Onun için sizlere adayları tanıtmak istiyorum:
- 61 yaşındaki Federal Maliye Bakanı ve Şansölye Yardımcısı Olaf Scholz ve 43 yaşındaki Klara Geywitz hali hazırda en güçlü “eş başkan” adayları olarak değerlendirilmekte. Baştan aslında hiç aday olmak istemeyen ama buna mecbur kalan Olaf Scholz yanına partinin “ikinci sıra ekibinden” Klara Geywitz’i alarak parti tabanını da arkasına almaya çalışmakta. Kendisinin parti içinde çok sevilmediğini bildiğinden bu açığını Klara Geywitz sayesinde kapatmayı planlamakta.
- 61 yaşındaki Sachsen “Uyum” eski Bakanı Petra Köpping ve 59 yaşındaki Niedersachsen İçişleri Bakanı Boris Pistorius da “eş başkan” adayları olarak iddialı konumdalar. Her ikisinin de hükümet deneyimi olması olumlu değerlendirilmekte. Ancak ikisi de aynı Olaf Scholz için de gündeme gelen “bunları seçersek hiçbir şey değişmeyecek” eleştirisine maruz kalmaktalar. Parti tabanı birçok yenilgi sonrası aynı isimler söz konusu olduğunda tepki vermekte.
- 76 yaşındaki Gesine Schwan ve 59 yaşındaki Ralf Stegner “eş başkan” adayları olarak “ünlü kaybedenler” olarak tanımlanmaktalar. Gesine Schwan, Cumhurbaşkanlığı adayı olarak kaybetmişti. Ralf Stegner’de Schleswig-Holstein eyalet seçimini kazanamamıştı. Yeni bir başlangıç için hem yaşlı hem de başarısız bir ekip olarak değerlendirilmekteler.
- 47 yaşındaki federal milletvekili Nina Scheer ve sağlık politikaları alanında isim yapmış olan 56 yaşındaki Karl Lauterbach ise “federal koalisyonu” terk edelim diyen sol fraksiyon için cazip bir “eş başkan” ekibi. Ancak yeterli çoğunluğu bulma şansları pek yok.
- 39 yaşındaki Aşağı Ren Vestfalya Eyalet Meclisi milletvekili Christina Kampmann ve 49 yaşındaki Avrupa Bakanı Michael Roth da ilk adaylıklarını açıklayan “eş başkan” adayları olarak parti tabanı içinde iddialı gözüküyorlar.

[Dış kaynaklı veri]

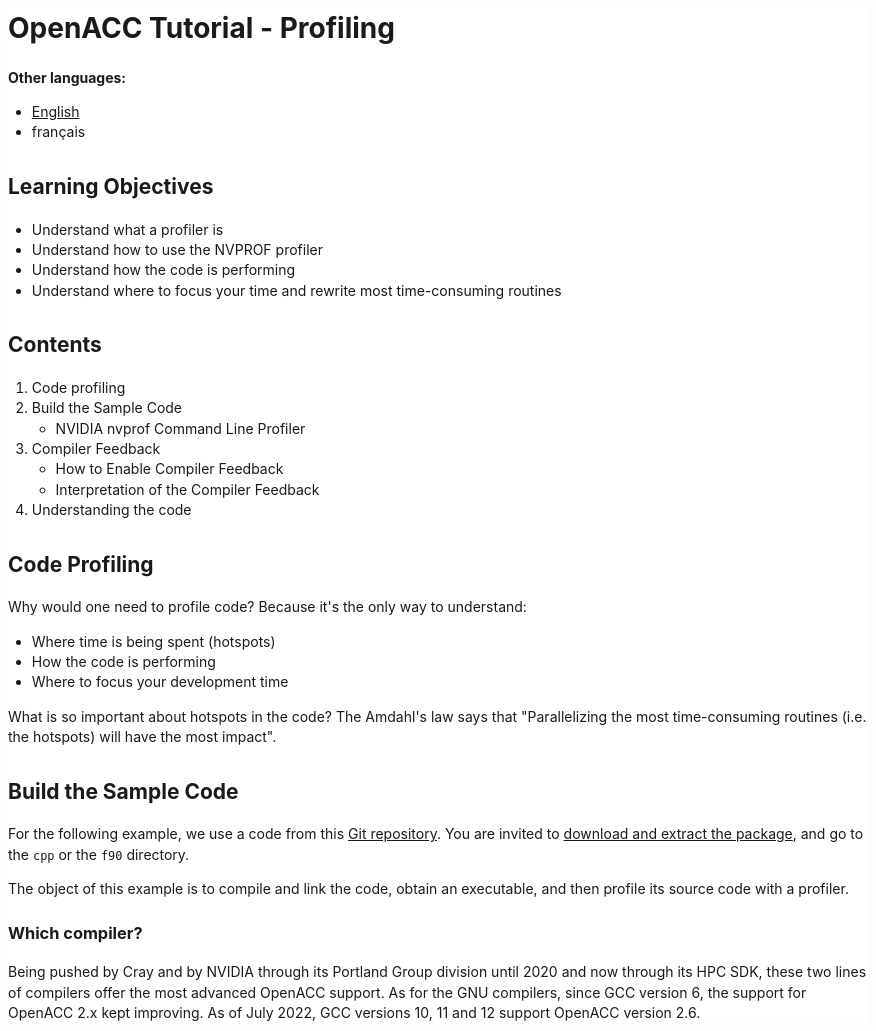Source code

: # OpenACC Tutorial - Profiling

**Other languages:**

* [English](https://docs.alliancecan.ca/mediawiki/index.php?title=OpenACC_Tutorial_-_Profiling&oldid=125707)
* français


## Learning Objectives

* Understand what a profiler is
* Understand how to use the NVPROF profiler
* Understand how the code is performing
* Understand where to focus your time and rewrite most time-consuming routines


## Contents

1. Code profiling
2. Build the Sample Code
    * NVIDIA nvprof Command Line Profiler
3. Compiler Feedback
    * How to Enable Compiler Feedback
    * Interpretation of the Compiler Feedback
4. Understanding the code


## Code Profiling

Why would one need to profile code? Because it's the only way to understand:

* Where time is being spent (hotspots)
* How the code is performing
* Where to focus your development time

What is so important about hotspots in the code? The Amdahl's law says that "Parallelizing the most time-consuming routines (i.e. the hotspots) will have the most impact".


## Build the Sample Code

For the following example, we use a code from this [Git repository](link_to_git_repository_needed). You are invited to [download and extract the package](link_to_download_needed), and go to the `cpp` or the `f90` directory.

The object of this example is to compile and link the code, obtain an executable, and then profile its source code with a profiler.


### Which compiler?

Being pushed by Cray and by NVIDIA through its Portland Group division until 2020 and now through its HPC SDK, these two lines of compilers offer the most advanced OpenACC support.  As for the GNU compilers, since GCC version 6, the support for OpenACC 2.x kept improving. As of July 2022, GCC versions 10, 11 and 12 support OpenACC version 2.6.
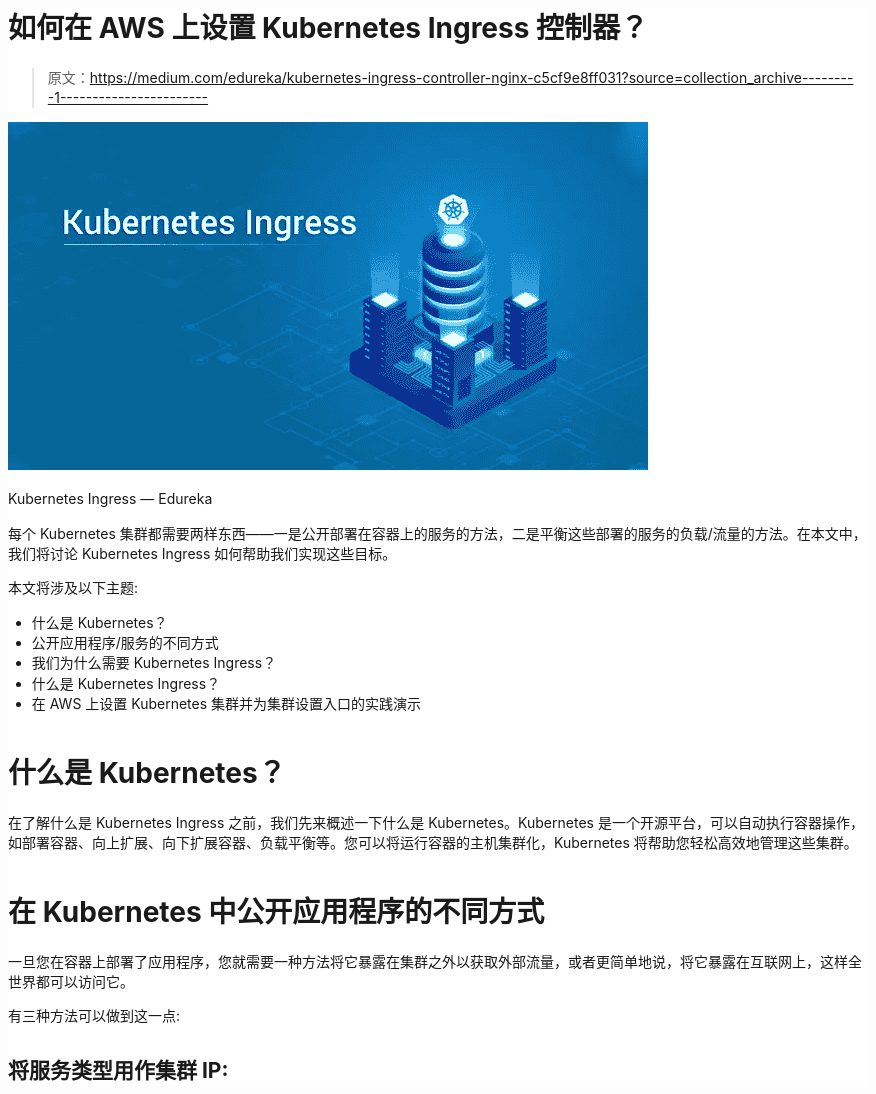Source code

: # 如何在 AWS 上设置 Kubernetes Ingress 控制器？

> 原文：<https://medium.com/edureka/kubernetes-ingress-controller-nginx-c5cf9e8ff031?source=collection_archive---------1----------------------->

![](img/1f8716c6fc95d21dce922b3573740be4.png)

Kubernetes Ingress — Edureka

每个 Kubernetes 集群都需要两样东西——一是公开部署在容器上的服务的方法，二是平衡这些部署的服务的负载/流量的方法。在本文中，我们将讨论 Kubernetes Ingress 如何帮助我们实现这些目标。

本文将涉及以下主题:

*   什么是 Kubernetes？
*   公开应用程序/服务的不同方式
*   我们为什么需要 Kubernetes Ingress？
*   什么是 Kubernetes Ingress？
*   在 AWS 上设置 Kubernetes 集群并为集群设置入口的实践演示

# 什么是 Kubernetes？

在了解什么是 Kubernetes Ingress 之前，我们先来概述一下什么是 Kubernetes。Kubernetes 是一个开源平台，可以自动执行容器操作，如部署容器、向上扩展、向下扩展容器、负载平衡等。您可以将运行容器的主机集群化，Kubernetes 将帮助您轻松高效地管理这些集群。

# 在 Kubernetes 中公开应用程序的不同方式

一旦您在容器上部署了应用程序，您就需要一种方法将它暴露在集群之外以获取外部流量，或者更简单地说，将它暴露在互联网上，这样全世界都可以访问它。

有三种方法可以做到这一点:

## 将服务类型用作集群 IP:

Ancak Olaf Scholz ve Boris Pistorius gibi “hükümette kalma yanlısı” güçlü isimlerin yanında “hafif” kalmaktalar.
- 64 yaşındaki tanımış bir sosyal demokrat olan Hilde Mattheis ve 48 yaşındaki sendikacı Dierk Hirschel radikal sol bir “eş başkan “ekibi olarak SPD’nin sol kesimi içinde bile az oya sahip olduklarından şanssız konumdalar.

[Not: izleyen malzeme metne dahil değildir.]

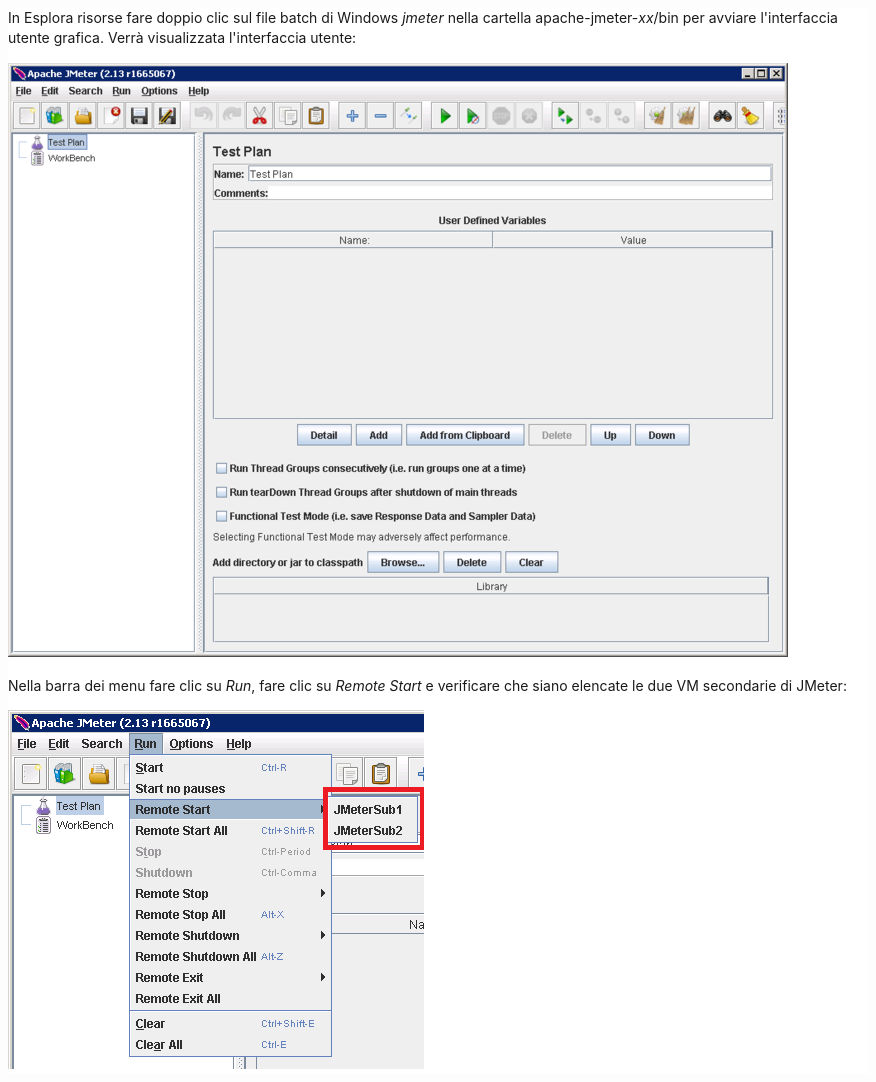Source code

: In Esplora risorse fare doppio clic sul file batch di Windows *jmeter* nella cartella apache-jmeter-*xx*/bin per avviare l'interfaccia utente grafica. Verrà visualizzata l'interfaccia utente:

![](./media/guidance-elasticsearch/performance-image17.png)

Nella barra dei menu fare clic su *Run*, fare clic su *Remote Start* e verificare che siano elencate le due VM secondarie di JMeter:

![](./media/guidance-elasticsearch/performance-image18.png)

- 58 yaşındaki federal milletvekili Saskia Esken ve 66 yaşındaki Aşağı Ren Vestfalya Eyaleti Maliye eski bakanı Norbert Walter-Bojans da daha tanınmış rakipleri karşısında seçilme şansına sahip olmayanlar.
6 ve 8 Aralık 2019 tarihlerinde Berlin’de yapılacak olan SPD Parti Kongresi yukarıda belirttiğin gibi “federal hükümette kalalım” ve “federal hükümetten ayrılıp muhalefet yapalım” diyenler arasında yoğun tartışmaların yaşanacağı bir kongre olacak. Bu günlerde adaylar eyalet teşkilatlarına konuk olup “değişimi nasıl gerçekleştireceklerini” anlatarak delegeleri kazanmaya çalışıyorlar.
Olaf Scholz ya da Boris Pistorius gibi “Gerhard Schröder çizgisinden” politikacıların eş başkan olarak seçilmesi durumunda SPD’nin seçmen sayısı artmayacak olsa da 2021 yılında yapılacak genel seçimlere kadar federal hükümette kalması kesinleşecektir. Aksi durumda ise Almanya’da neler olacağını ve Yeşiller’in üstleneceği yeni rolü hep birlikte izleyeceğiz.